Mr Vercammen understands the controversy around euthanising healthy animals. "We don't enjoy doing it ourselves, but it's become part of life here." It is not the first time that killing excess animals causes a stir: last year there was a lot of commotion in the media around the Copenhagen zoo feeding a giraffe to the lions.

GAIA reacts

Animal rights organisation GAIA is not planning to file a complaint for now, but hopes the zoo's management board is open to debate. "We want Planckendael to change its policy and integrate a thorough contraception programme", says GAIA Chairman Michel Vandenbosch. "This problem can be avoided, but the zoo lets the young animals be born because they know they're cute and will attract visitors and proceeds. So they're creating their own dilemma."

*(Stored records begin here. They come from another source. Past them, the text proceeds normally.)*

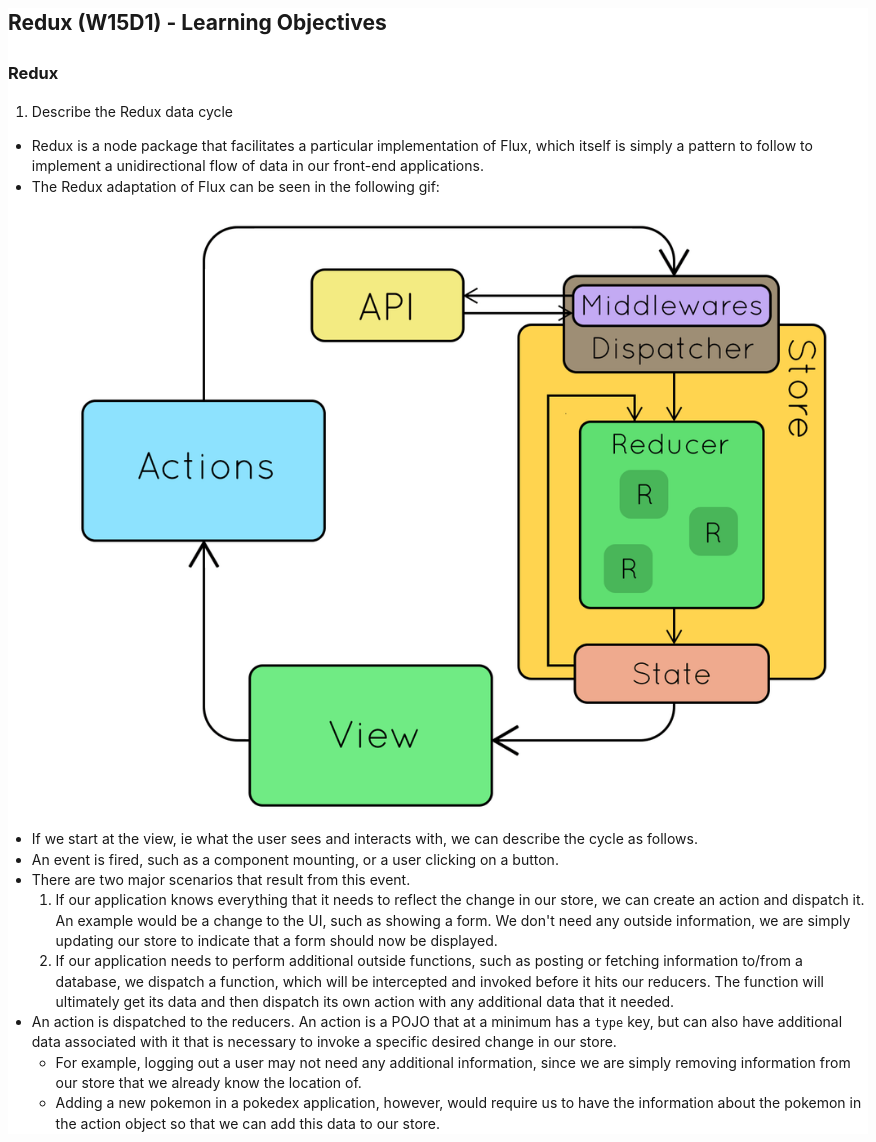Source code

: ## Redux (W15D1) - Learning Objectives

### Redux
1. Describe the Redux data cycle
- Redux is a node package that facilitates a particular implementation of Flux, which itself is simply a pattern to follow to implement a unidirectional flow of data in our front-end applications.
- The Redux adaptation of Flux can be seen in the following gif:
![redux-cycle](./redux.gif)
- If we start at the view, ie what the user sees and interacts with, we can describe the cycle as follows.
- An event is fired, such as a component mounting, or a user clicking on a button.
- There are two major scenarios that result from this event.
  1. If our application knows everything that it needs to reflect the change in our store, we can create an action and dispatch it. An example would be a change to the UI, such as showing a form. We don't need any outside information, we are simply updating our store to indicate that a form should now be displayed.
  2. If our application needs to perform additional outside functions, such as posting or fetching information to/from a database, we dispatch a function, which will be intercepted and invoked before it hits our reducers. The function will ultimately get its data and then dispatch its own action with any additional data that it needed.
- An action is dispatched to the reducers. An action is a POJO that at a minimum has a `type` key, but can also have additional data associated with it that is necessary to invoke a specific desired change in our store.
  - For example, logging out a user may not need any additional information, since we are simply removing information from our store that we already know the location of.
  - Adding a new pokemon in a pokedex application, however, would require us to have the information about the pokemon in the action object so that we can add this data to our store.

GAIA also thinks that the search for a new home for the surplus animals should be more comprehensive. "If no new home can be found, the animal park should build new shelters for the animals to live in decent conditions." Mr Vandenbosch also objects to the use of the term 'euthanasia': "Euthanasia implies a release from suffering, which isn't at all the case with these animals."

Mr Vandenbosch says it would be noble of Planckendael to take the first step by approaching GAIA. "They have my phone number and can always reach me", the chairman adds. "I hope we can solve this problem without going to court. But I will not hesitate once it's become clear that there's no other option."